The simplest device in which the effect of Coulomb blockade can be observed is the so-called single-electron transistor. It consists of two electrodes known as the drain and the source, connected through tunnel junctions to one common electrode with a low self-capacitance, known as the island. The electrical potential of the island can be tuned by a third electrode, known as the gate, which is capacitively coupled to the island.

In the blocking state no accessible energy levels are within tunneling range of an electron (in red) on the source contact. All energy levels on the island electrode with lower energies are occupied.

When a positive voltage is applied to the gate electrode the energy levels of the island electrode are lowered. The electron (green 1.) can tunnel onto the island (2.), occupying a previously vacant energy level. From there it can tunnel onto the drain electrode (3.) where it inelastically scatters and reaches the drain electrode Fermi level (4.).

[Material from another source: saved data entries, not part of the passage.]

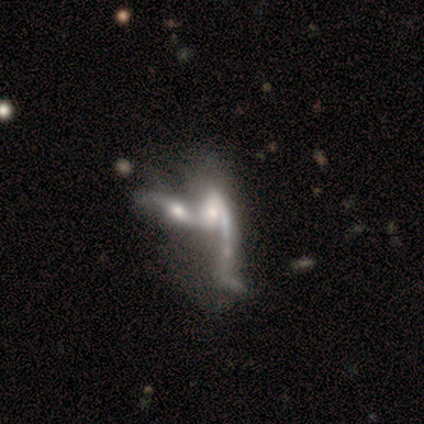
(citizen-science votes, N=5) Morphology: type=featured or disk (60%); edge-on=no (100%); bar=no (67%); spiral arms=no (67%); bulge=large (33%, tied with moderate and small); merging=merger (80%).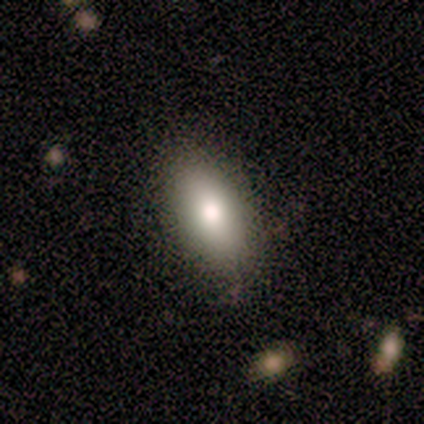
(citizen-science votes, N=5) Smooth or featured?
  - smooth: 60% *
  - featured or disk: 40%
  - star or artifact: 0%
How rounded?
  - in between: 100% *
  - round: 0%
  - cigar-shaped: 0%
Merging?
  - none: 100% *
  - minor disturbance: 0%
  - major disturbance: 0%
  - merger: 0%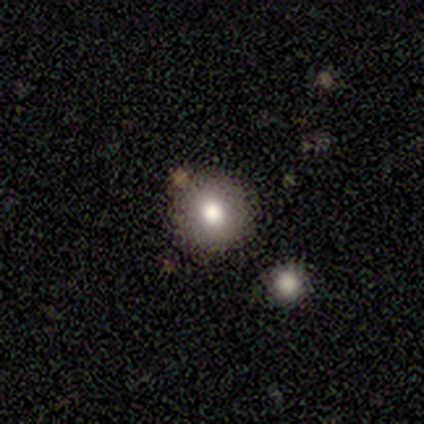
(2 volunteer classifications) Smooth or featured?
  - smooth: 50% * (tied)
  - star or artifact: 50% * (tied)
  - featured or disk: 0%
How rounded?
  - round: 100% *
  - in between: 0%
  - cigar-shaped: 0%
Merging?
  - none: 100% *
  - minor disturbance: 0%
  - major disturbance: 0%
  - merger: 0%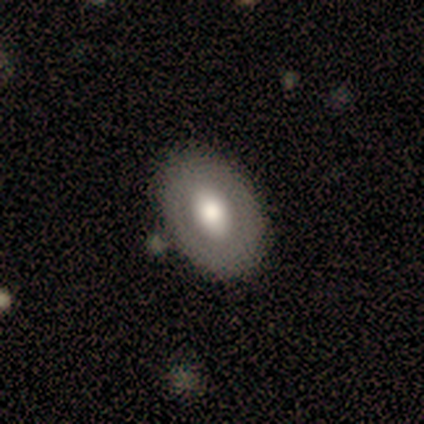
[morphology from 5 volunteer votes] smooth_or_featured: smooth (p=0.80) [alt: featured or disk p=0.20]
how_rounded: in between (p=0.75) [alt: round p=0.25]
merging: none (p=1.00)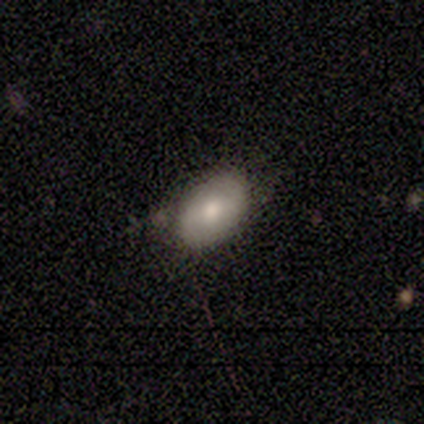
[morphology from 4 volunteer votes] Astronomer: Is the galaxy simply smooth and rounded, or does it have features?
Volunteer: smooth — 75%.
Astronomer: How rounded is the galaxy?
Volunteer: in between — 100%.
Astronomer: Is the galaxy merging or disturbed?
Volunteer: none — 50%, tied with minor disturbance at 50%.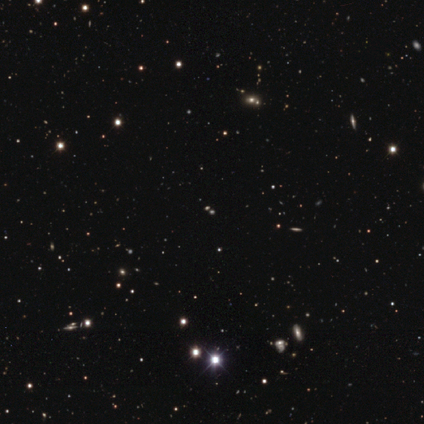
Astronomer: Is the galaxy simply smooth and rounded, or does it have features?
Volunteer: star or artifact — 74%.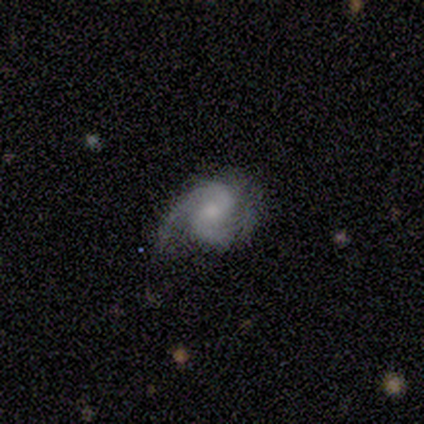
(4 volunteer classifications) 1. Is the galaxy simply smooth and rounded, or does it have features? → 75% featured or disk, 25% smooth, 0% star or artifact.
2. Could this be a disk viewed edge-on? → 100% no, 0% yes.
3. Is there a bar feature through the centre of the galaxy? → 100% no, 0% strong, 0% weak.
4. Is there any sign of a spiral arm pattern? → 100% yes, 0% no.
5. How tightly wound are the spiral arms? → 67% medium, 33% loose, 0% tight.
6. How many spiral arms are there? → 100% 2, 0% 1, 0% 3, 0% 4, 0% more than 4, 0% can't tell.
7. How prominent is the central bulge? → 33% moderate (tied), 33% small (tied), 33% none (tied), 0% dominant, 0% large.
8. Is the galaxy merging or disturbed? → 50% none (tied), 50% minor disturbance (tied), 0% major disturbance, 0% merger.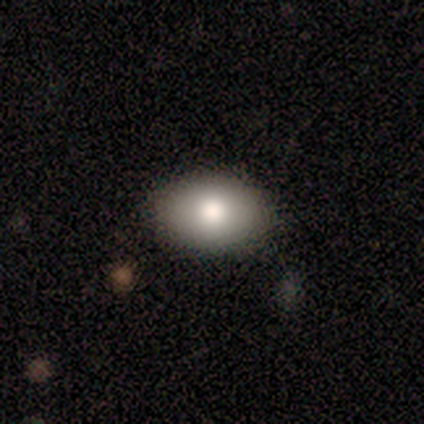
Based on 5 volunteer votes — Consensus on every question: smooth or featured — smooth (100%); how rounded — in between (100%); merging — none (100%).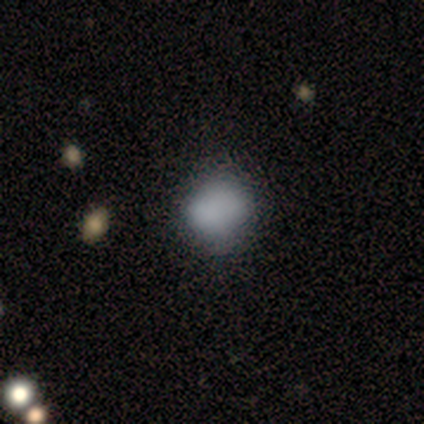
smooth_or_featured: smooth (p=0.68) [alt: star or artifact p=0.17]
how_rounded: round (p=0.63) [alt: in between p=0.37]
merging: none (p=0.61) [alt: minor disturbance p=0.15]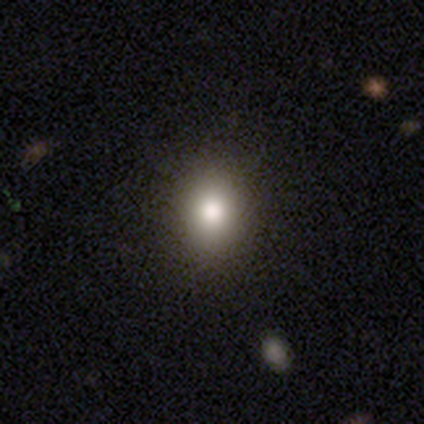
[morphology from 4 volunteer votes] Q: Smooth or featured?
A: smooth (75%); runner-up: star or artifact (25%)
Q: How rounded?
A: round (67%); runner-up: in between (33%)
Q: Merging?
A: none (67%); runner-up: major disturbance (33%)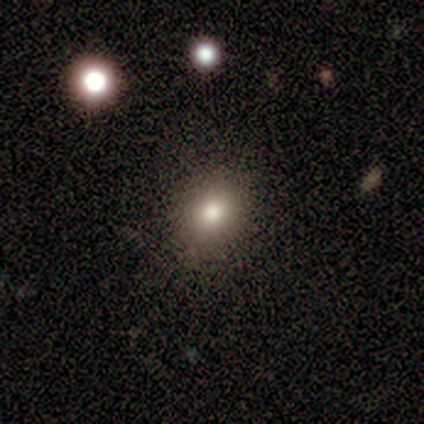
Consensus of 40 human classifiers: This appears to be a smooth galaxy with no disk features (80%) that is round (53%). Merging: none (83%).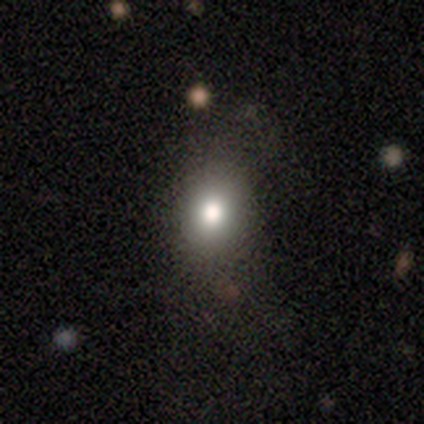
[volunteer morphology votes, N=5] This is clearly a smooth galaxy (80%). How rounded: likely round (75%). Merging: likely none (75%).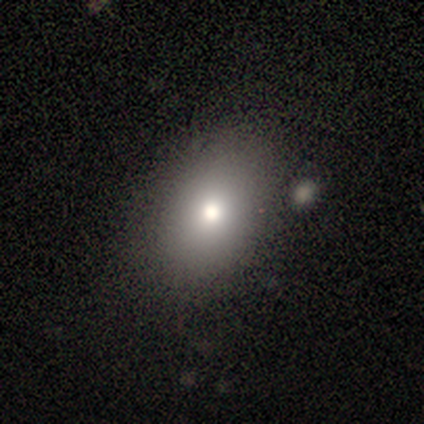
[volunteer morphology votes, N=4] smooth-or-featured: smooth: 75% | featured or disk: 25% | star or artifact: 0%
  how-rounded: in between: 100% | round: 0% | cigar-shaped: 0%
  merging: none: 50% | minor disturbance: 25% | merger: 25% | major disturbance: 0%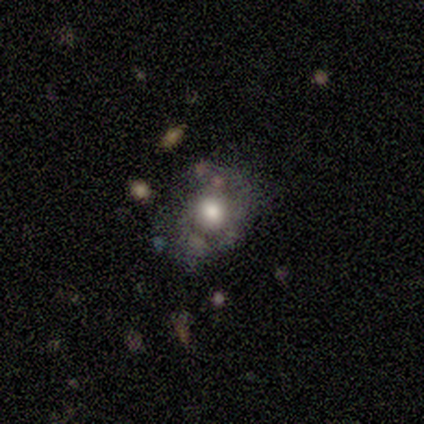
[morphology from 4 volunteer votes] A smooth galaxy with no disk features (75%) that is in between round and cigar-shaped (67%).

Vote fractions:
- Smooth or featured? smooth: 75% / featured or disk: 25% / star or artifact: 0%
- How rounded? in between: 67% / round: 33% / cigar-shaped: 0%
- Merging? none: 75% / minor disturbance: 25% / major disturbance: 0% / merger: 0%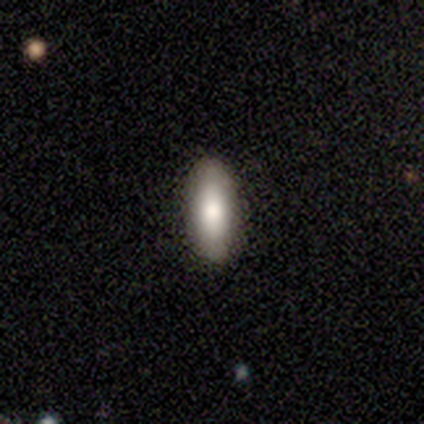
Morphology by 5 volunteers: Smooth or featured? 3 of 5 (60%) said smooth. How rounded? 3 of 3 (100%) said in between. Merging? 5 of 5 (100%) said none.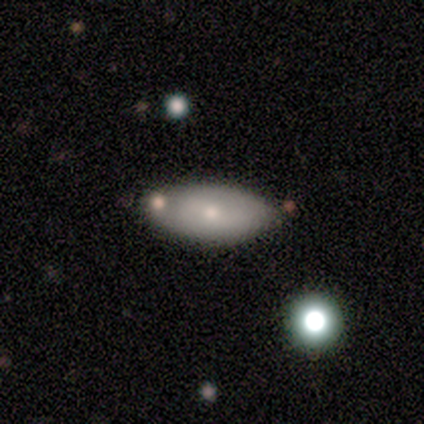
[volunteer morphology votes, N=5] featured or disk 60%, smooth 40%, star or artifact 0%. Down the decision tree: edge-on disk — no (100%); bar — weak (67%); spiral arms — no (67%); bulge size — small (100%); merging — none (60%).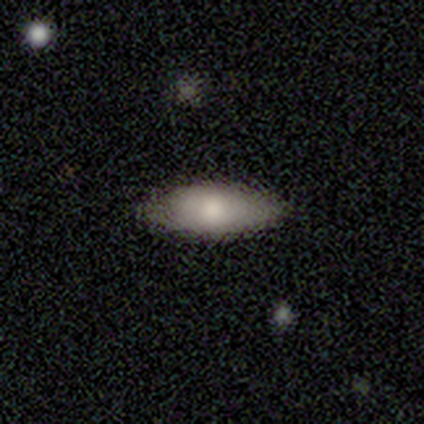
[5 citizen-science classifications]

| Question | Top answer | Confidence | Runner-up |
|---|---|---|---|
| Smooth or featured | smooth | 100% | — |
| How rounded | in between | 100% | — |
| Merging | none | 100% | — |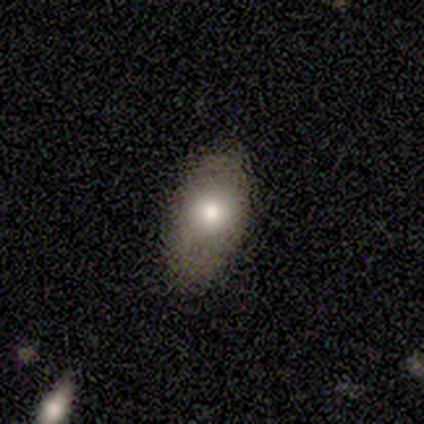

The energy levels of the island electrode are evenly spaced with a separation of $\Delta E.$ This gives rise to a self-capacitance $C$ of the island, defined as
$C=\frac{e^2}{\Delta E}.$
To achieve the Coulomb blockade, three criteria have to be met:
1. The bias voltage must be lower than the elementary charge divided by the self-capacitance of the island: $V_\text{bias} < \frac{e}{C}$ ;
2. The thermal energy in the source contact plus the thermal energy in the island, i.e. $k_{\rm B}T,$ must be below the charging energy: $k_{\rm B}T < \frac{e^2}{2C},$ or else the electron will be able to pass the QD via thermal excitation; and
3. The tunneling resistance, $R_{\rm t},$ should be greater than $\frac{h}{e^2},$ which is derived from Heisenberg's uncertainty principle.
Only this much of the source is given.